You would think I would be better at this by now but nope. I’m a mess.  Yes, it’s the end of the school year but for me it is so much more. It is saying goodbye to people that have impacted Emily’s life in such a positive way. Emily is finishing up her 8th grade year which means she heads to high school in the fall. A new building…new teachers…new paraprofessionals…new therapist…new friends. New is good and she needs to move on but saying goodbye is so damn hard. And it never gets easier.

 

I have cried for days…actually more like weeks. And here we are down to our last couple days of school. And I am not ready nor am I ok. I am a complete mess. I think I am more a mess this time around then the many goodbyes I have had in the past. I have been trying to figure out why. It could be the fact that she is headed into high school. Maybe it’s because Jena is heading into her Senior year. Maybe it’s my hormones going crazy because I will be 50 soon. I do think these things are contributing to it, but they are not the main reason.

 

You see Emily has had 2 paraprofessionals that have spent the majority of her 3 years in Middle School with her. They were there at the very beginning when she struggled, and they are still with her as she proudly walks the halls with her head held high. She had a very hard 6th grade year. There were behaviors she has never done before. I would get phone calls almost daily about something that she did. I would feel instant dread when my phone would ring. She was challenging to say the least. But these 2 never gave up on her. They stood by her. They encouraged her. They believed in her. They knew she had so much potential. They wanted to be with her. They wanted her to succeed. They knew she was special.
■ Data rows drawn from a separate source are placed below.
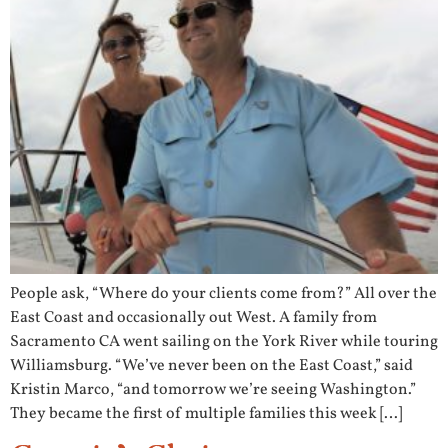
People ask, “Where do your clients come from?” All over the
East Coast and occasionally out West. A family from
Sacramento CA went sailing on the York River while touring
Williamsburg. “We’ve never been on the East Coast,” said
Kristin Marco, “and tomorrow we’re seeing Washington.”
They became the first of multiple families this week […]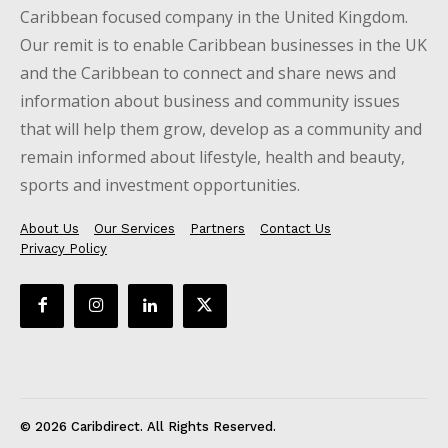
Caribbean focused company in the United Kingdom.
Our remit is to enable Caribbean businesses in the UK
and the Caribbean to connect and share news and
information about business and community issues
that will help them grow, develop as a community and
remain informed about lifestyle, health and beauty,
sports and investment opportunities.
About Us
Our Services
Partners
Contact Us
Privacy Policy
© 2026 Caribdirect. All Rights Reserved.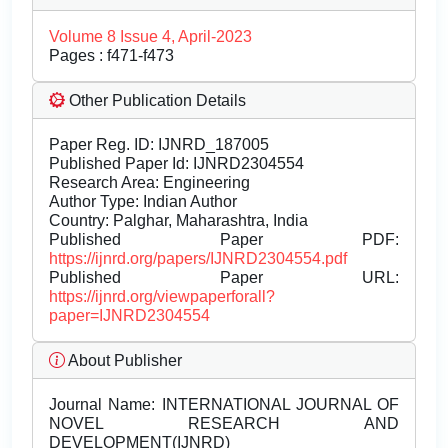
Volume 8 Issue 4, April-2023
Pages : f471-f473
Other Publication Details
Paper Reg. ID: IJNRD_187005
Published Paper Id: IJNRD2304554
Research Area: Engineering
Author Type: Indian Author
Country: Palghar, Maharashtra, India
Published Paper PDF:
https://ijnrd.org/papers/IJNRD2304554.pdf
Published Paper URL:
https://ijnrd.org/viewpaperforall?
paper=IJNRD2304554
About Publisher
Journal Name:
INTERNATIONAL JOURNAL OF
NOVEL RESEARCH AND
DEVELOPMENT(IJNRD)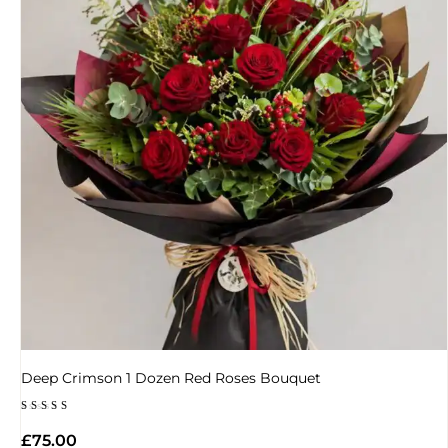
Deep Crimson 1 Dozen Red Roses Bouquet
Rated
4.50
£
75.00
out of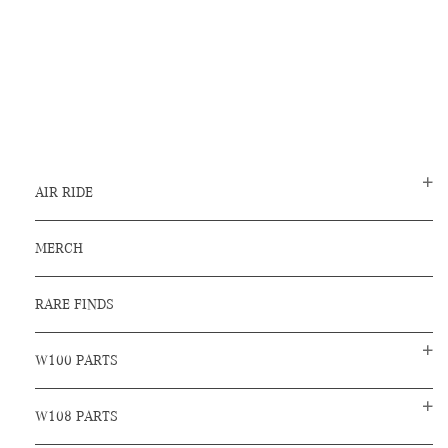
AIR RIDE
MERCH
RARE FINDS
W100 PARTS
W108 PARTS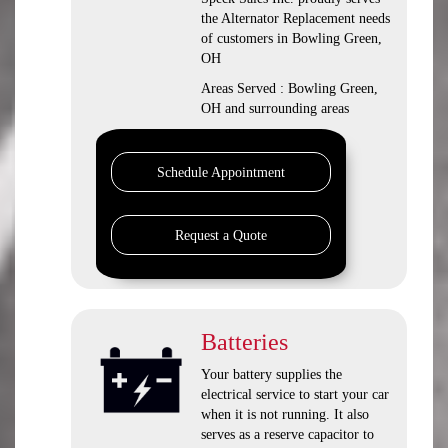
the Alternator Replacement needs
of customers in Bowling Green,
OH
Areas Served : Bowling Green,
OH and surrounding areas
Schedule Appointment
Request a Quote
Batteries
Your battery supplies the
electrical service to start your car
when it is not running. It also
serves as a reserve capacitor to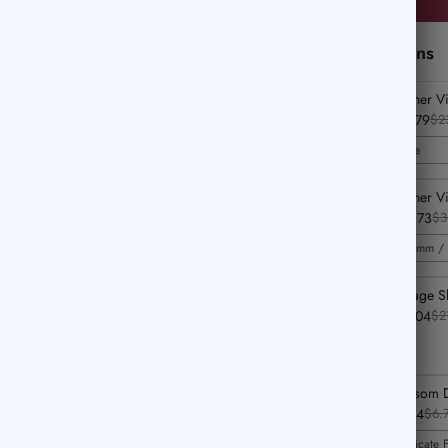
Perfect Add-Ons
Feather V
$16.79
$2
Blue
Feather V
$25.73
$3
0.5mm / 
Vintage S
$14.04
$2
Blossom D
$4.74
$6.
Delicate 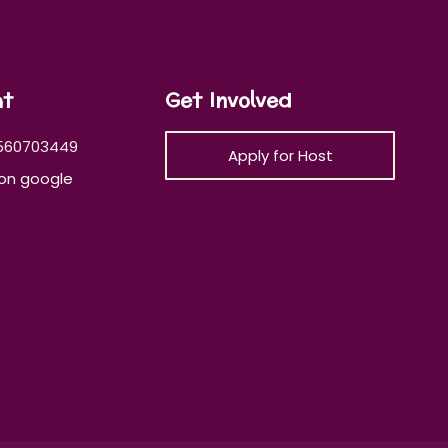
at
Get Involved
560703449
Apply for Host
on google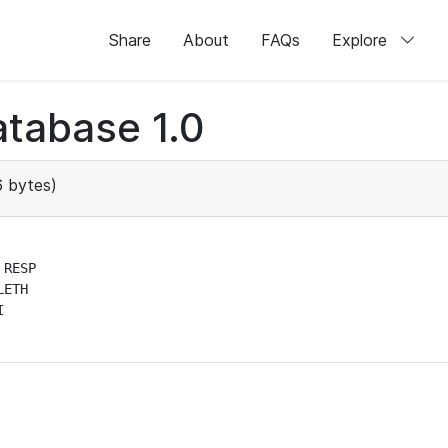
Share
About
FAQs
Explore
tabase 1.0
 bytes)
RESP

ETH


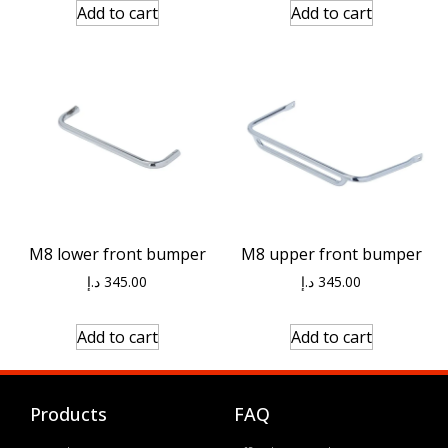
Add to cart
Add to cart
M8 lower front bumper
M8 upper front bumper
د.إ
345.00
د.إ
345.00
Add to cart
Add to cart
Products
FAQ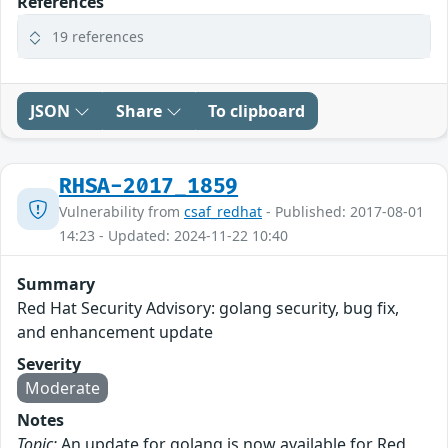
References
19 references
JSON
Share
To clipboard
RHSA-2017_1859
Vulnerability from
csaf_redhat
- Published: 2017-08-01
14:23 - Updated: 2024-11-22 10:40
Summary
Red Hat Security Advisory: golang security, bug fix,
and enhancement update
Severity
Moderate
Notes
Topic:
An update for golang is now available for Red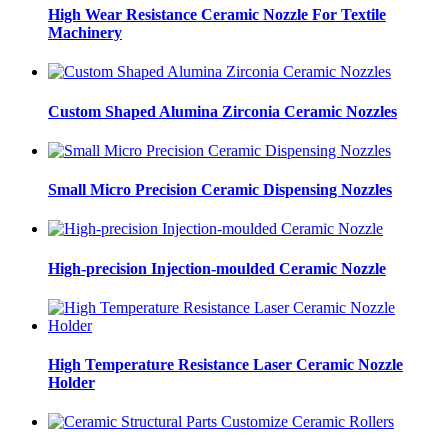
High Wear Resistance Ceramic Nozzle For Textile
Machinery
Custom Shaped Alumina Zirconia Ceramic Nozzles
Small Micro Precision Ceramic Dispensing Nozzles
High-precision Injection-moulded Ceramic Nozzle
High Temperature Resistance Laser Ceramic Nozzle
Holder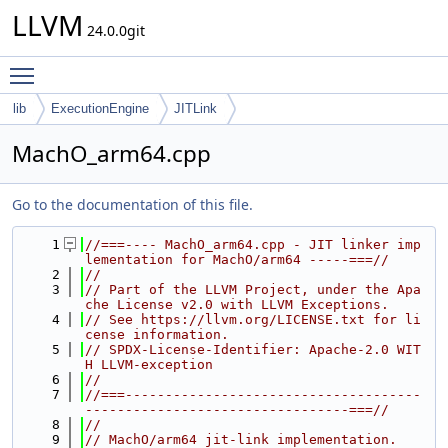
LLVM
24.0.0git
Toggle main menu visibility
lib
ExecutionEngine
JITLink
MachO_arm64.cpp
Go to the documentation of this file.
    1
//===---- MachO_arm64.cpp - JIT linker imp
lementation for MachO/arm64 -----===//
    2
//
    3
// Part of the LLVM Project, under the Apa
che License v2.0 with LLVM Exceptions.
    4
// See https://llvm.org/LICENSE.txt for li
cense information.
    5
// SPDX-License-Identifier: Apache-2.0 WIT
H LLVM-exception
    6
//
    7
//===-------------------------------------
---------------------------------===//
    8
//
    9
// MachO/arm64 jit-link implementation.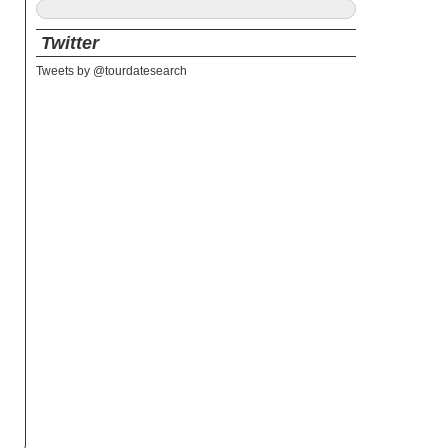
Twitter
Tweets by @tourdatesearch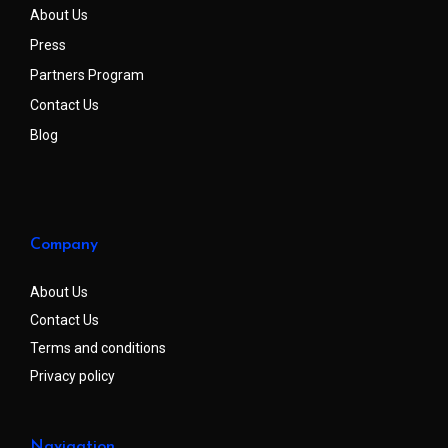
About Us
Press
Partners Program
Contact Us
Blog
Company
About Us
Contact Us
Terms and conditions
Privacy policy
Navigation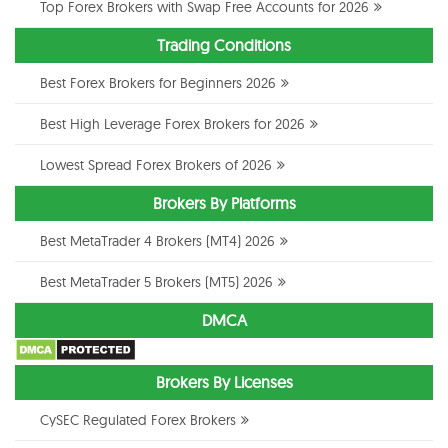
Top Forex Brokers with Swap Free Accounts for 2026
Trading Conditions
Best Forex Brokers for Beginners 2026
Best High Leverage Forex Brokers for 2026
Lowest Spread Forex Brokers of 2026
Brokers By Platforms
Best MetaTrader 4 Brokers (MT4) 2026
Best MetaTrader 5 Brokers (MT5) 2026
DMCA
Brokers By Licenses
CySEC Regulated Forex Brokers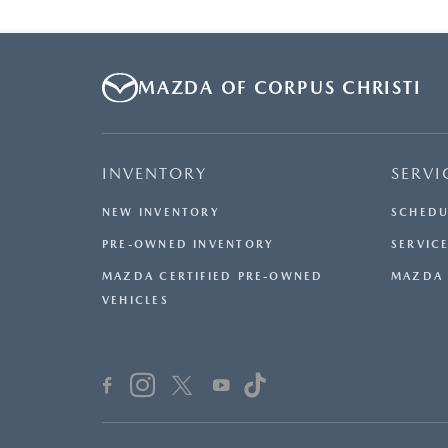
MAZDA OF CORPUS CHRISTI
INVENTORY
SERVI
NEW INVENTORY
SCHEDU
PRE-OWNED INVENTORY
SERVICE
MAZDA CERTIFIED PRE-OWNED
MAZDA 
VEHICLES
They knew she was more than her behaviors and struggles.

 

So, for the past 3 years they have helped her thrive. They showed her how capable she is to do anything she wants. They would go out of their way to make sure she could participate in anything she wanted to do. They loved her. They truly loved her and wanted nothing but the best for her. They enjoyed being with her and helped her grow. Emily has matured, gained confidence and independence. I have no doubt she will do well in high school. She is ready. And I know they were a big part in helping her for this next step.

 

I cannot thank Jessica and Kelly enough for all they have done for Emily. I knew she was in good hands. I knew she was happy. And if she wasn’t happy, I knew they could help her turn it around. I never worried about her. I didn’t worry about her feeling left out or being bullied. I knew she was surrounded by people that cared for her and protected her if needed. I am hopeful that we will have the same experience in high school. We have lucked out so far with elementary and middle school. I have my fingers crossed although these are very big shoes to fill. I hope I create a good relationship with her new paras, teachers and therapist. I hope they keep my in the loop and send me pictures. I loved when I got pictures and updates. Speaking on pictures they made a photo album for her (mine and Emily’s love language). And what they wrote at the end was beautiful. We truly hit the jackpot with them.

 

So, as I cry as I write I know we will keep in touch. Because when you create a bond like we have you become family. This is something that I never knew would happen. It has been one of those added bonuses to Emily’s diagnosis. People come into your life and they make such an impact that you can’t truly let them go. They become part of the journey. They become part of the successes and milestones. You become forever grateful for them. You can’t imagine what your life would look like without them. So as Emily is finishing her time with them I know it’s time to move on to the next chapter in her life even though it is so incredibly hard. She is one lucky girl to have some many wonderful people be part of her story. And I am so lucky too. I am grateful for these tears and puffy red eyes. They are a sign that we have been blessed. Not everyone has been this lucky and I know that. Thanks for making Emily’s Middle School years fun, exciting and memorable. She loves you! I know she will miss seeing you everyday at school. And I will miss you too.